• [Provided data]

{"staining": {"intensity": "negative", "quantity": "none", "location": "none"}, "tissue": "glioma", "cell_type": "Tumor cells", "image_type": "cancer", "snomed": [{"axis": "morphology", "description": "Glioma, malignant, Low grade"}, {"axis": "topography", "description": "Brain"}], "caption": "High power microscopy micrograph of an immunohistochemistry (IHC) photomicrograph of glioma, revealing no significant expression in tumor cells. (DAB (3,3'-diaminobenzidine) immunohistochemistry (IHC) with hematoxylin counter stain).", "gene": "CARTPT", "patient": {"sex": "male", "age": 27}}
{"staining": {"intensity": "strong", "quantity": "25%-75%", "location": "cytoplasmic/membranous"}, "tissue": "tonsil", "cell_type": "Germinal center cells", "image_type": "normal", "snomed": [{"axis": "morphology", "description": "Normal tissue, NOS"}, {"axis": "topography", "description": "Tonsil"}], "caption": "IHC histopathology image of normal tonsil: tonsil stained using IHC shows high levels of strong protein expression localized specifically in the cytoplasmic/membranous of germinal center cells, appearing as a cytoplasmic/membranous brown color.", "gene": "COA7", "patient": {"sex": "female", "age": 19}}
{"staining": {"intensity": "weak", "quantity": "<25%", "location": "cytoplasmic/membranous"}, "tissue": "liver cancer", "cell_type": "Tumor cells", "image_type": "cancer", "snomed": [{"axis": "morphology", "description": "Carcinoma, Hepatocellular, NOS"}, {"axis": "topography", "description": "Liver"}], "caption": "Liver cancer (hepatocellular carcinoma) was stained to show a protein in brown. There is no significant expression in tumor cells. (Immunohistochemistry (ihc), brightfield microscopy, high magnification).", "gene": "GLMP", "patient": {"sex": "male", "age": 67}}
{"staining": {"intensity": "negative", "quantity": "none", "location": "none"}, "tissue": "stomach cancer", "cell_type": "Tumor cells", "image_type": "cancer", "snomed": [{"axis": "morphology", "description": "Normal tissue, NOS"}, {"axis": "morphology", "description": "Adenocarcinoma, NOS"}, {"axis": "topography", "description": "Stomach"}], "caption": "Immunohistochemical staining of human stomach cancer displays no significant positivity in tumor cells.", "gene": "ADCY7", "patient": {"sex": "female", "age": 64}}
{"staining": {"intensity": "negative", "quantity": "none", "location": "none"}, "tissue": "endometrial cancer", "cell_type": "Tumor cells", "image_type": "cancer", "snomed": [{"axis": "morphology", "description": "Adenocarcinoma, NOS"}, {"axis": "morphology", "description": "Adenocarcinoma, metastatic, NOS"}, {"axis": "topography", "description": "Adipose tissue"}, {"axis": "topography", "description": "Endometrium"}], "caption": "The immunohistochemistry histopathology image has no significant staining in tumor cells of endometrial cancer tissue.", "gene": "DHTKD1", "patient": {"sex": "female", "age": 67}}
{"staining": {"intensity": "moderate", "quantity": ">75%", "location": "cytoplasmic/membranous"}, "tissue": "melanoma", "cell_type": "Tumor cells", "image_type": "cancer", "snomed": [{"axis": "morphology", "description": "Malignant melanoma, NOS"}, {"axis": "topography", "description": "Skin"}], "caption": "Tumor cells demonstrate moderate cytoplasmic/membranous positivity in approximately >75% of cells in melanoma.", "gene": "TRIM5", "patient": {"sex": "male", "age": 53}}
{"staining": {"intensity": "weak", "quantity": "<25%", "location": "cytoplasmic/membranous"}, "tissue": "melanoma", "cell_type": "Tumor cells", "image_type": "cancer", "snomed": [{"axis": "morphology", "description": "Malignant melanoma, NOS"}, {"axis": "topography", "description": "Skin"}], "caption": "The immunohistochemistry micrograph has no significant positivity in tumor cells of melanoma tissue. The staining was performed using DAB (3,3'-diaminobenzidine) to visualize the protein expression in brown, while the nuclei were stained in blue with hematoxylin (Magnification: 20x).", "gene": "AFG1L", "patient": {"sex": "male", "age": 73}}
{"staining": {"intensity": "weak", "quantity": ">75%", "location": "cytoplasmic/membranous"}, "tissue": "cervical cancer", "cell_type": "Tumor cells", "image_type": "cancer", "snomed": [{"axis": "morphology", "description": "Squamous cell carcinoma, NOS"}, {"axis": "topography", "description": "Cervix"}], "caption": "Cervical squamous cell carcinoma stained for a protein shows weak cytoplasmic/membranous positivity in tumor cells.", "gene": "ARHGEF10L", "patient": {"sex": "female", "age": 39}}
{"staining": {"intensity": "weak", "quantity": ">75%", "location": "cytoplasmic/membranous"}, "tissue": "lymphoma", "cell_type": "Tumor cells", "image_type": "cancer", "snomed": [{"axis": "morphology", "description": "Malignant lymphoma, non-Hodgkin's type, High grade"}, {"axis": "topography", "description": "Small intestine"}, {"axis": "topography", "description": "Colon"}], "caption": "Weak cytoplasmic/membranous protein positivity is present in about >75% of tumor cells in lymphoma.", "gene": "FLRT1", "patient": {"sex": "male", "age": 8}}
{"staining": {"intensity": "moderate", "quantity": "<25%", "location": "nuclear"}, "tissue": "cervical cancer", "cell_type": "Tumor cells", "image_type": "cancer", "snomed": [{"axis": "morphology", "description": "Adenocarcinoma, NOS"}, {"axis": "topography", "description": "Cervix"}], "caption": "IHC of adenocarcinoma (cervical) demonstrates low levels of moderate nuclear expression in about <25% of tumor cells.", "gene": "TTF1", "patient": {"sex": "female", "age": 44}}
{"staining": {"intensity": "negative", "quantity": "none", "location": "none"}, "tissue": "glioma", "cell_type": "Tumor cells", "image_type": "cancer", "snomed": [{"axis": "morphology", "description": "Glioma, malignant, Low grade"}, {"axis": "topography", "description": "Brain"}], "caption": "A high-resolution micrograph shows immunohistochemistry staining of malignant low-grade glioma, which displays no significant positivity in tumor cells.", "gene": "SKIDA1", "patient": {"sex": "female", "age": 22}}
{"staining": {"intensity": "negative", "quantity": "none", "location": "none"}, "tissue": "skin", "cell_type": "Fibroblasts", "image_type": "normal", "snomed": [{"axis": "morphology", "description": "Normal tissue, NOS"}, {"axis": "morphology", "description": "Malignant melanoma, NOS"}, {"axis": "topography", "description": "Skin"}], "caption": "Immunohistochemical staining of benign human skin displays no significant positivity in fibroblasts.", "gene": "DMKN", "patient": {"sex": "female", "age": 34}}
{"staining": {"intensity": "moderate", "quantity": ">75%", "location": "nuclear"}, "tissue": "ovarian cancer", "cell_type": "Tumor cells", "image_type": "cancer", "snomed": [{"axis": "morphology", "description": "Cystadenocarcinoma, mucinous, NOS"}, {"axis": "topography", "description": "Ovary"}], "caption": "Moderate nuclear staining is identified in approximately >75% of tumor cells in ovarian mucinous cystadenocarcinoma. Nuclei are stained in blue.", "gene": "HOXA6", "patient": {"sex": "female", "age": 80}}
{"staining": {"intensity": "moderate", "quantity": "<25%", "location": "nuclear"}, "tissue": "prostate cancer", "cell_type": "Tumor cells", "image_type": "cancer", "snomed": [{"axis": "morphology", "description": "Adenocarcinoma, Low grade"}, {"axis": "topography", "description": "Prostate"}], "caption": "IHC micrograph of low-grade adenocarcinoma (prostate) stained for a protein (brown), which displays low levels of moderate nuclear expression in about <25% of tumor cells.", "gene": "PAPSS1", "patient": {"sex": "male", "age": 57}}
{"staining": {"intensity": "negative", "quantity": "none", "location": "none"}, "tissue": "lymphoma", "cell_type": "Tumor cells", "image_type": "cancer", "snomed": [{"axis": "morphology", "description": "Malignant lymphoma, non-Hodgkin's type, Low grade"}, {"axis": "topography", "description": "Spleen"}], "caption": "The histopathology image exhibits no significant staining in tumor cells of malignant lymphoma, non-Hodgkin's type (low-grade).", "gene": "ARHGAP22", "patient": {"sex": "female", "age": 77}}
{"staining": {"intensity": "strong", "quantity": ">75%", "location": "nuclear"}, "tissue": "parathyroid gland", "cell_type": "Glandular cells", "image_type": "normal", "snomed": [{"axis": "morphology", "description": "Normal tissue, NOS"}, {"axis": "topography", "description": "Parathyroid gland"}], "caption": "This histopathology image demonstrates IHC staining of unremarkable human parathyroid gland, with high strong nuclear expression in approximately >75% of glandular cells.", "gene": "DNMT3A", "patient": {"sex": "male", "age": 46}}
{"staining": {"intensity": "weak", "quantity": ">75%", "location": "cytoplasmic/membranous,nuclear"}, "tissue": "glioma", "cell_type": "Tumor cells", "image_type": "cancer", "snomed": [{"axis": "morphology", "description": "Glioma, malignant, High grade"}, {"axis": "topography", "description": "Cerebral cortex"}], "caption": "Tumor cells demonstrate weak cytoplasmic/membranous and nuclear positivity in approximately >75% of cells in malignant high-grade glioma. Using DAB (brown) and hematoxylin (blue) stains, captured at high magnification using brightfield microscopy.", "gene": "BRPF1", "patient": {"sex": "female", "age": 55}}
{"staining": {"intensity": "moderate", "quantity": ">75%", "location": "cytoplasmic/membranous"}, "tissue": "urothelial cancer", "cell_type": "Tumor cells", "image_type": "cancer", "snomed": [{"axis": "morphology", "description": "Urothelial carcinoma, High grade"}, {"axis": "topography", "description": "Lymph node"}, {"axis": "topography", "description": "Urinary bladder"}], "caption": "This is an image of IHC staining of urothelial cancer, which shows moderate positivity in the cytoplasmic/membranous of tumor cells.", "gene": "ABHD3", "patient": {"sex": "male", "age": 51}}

• [What to work on] Reproduce the records above exactly, from the first line through the line containing "cancer (hepatocellular carcinoma)", and output nothing else.

• [Answer box]
{"staining": {"intensity": "negative", "quantity": "none", "location": "none"}, "tissue": "glioma", "cell_type": "Tumor cells", "image_type": "cancer", "snomed": [{"axis": "morphology", "description": "Glioma, malignant, Low grade"}, {"axis": "topography", "description": "Brain"}], "caption": "High power microscopy micrograph of an immunohistochemistry (IHC) photomicrograph of glioma, revealing no significant expression in tumor cells. (DAB (3,3'-diaminobenzidine) immunohistochemistry (IHC) with hematoxylin counter stain).", "gene": "CARTPT", "patient": {"sex": "male", "age": 27}}
{"staining": {"intensity": "strong", "quantity": "25%-75%", "location": "cytoplasmic/membranous"}, "tissue": "tonsil", "cell_type": "Germinal center cells", "image_type": "normal", "snomed": [{"axis": "morphology", "description": "Normal tissue, NOS"}, {"axis": "topography", "description": "Tonsil"}], "caption": "IHC histopathology image of normal tonsil: tonsil stained using IHC shows high levels of strong protein expression localized specifically in the cytoplasmic/membranous of germinal center cells, appearing as a cytoplasmic/membranous brown color.", "gene": "COA7", "patient": {"sex": "female", "age": 19}}
{"staining": {"intensity": "weak", "quantity": "<25%", "location": "cytoplasmic/membranous"}, "tissue": "liver cancer", "cell_type": "Tumor cells", "image_type": "cancer", "snomed": [{"axis": "morphology", "description": "Carcinoma, Hepatocellular, NOS"}, {"axis": "topography", "description": "Liver"}], "caption": "Liver cancer (hepatocellular carcinoma) was stained to show a protein in brown. There is no significant expression in tumor cells. (Immunohistochemistry (ihc), brightfield microscopy, high magnification).", "gene": "GLMP", "patient": {"sex": "male", "age": 67}}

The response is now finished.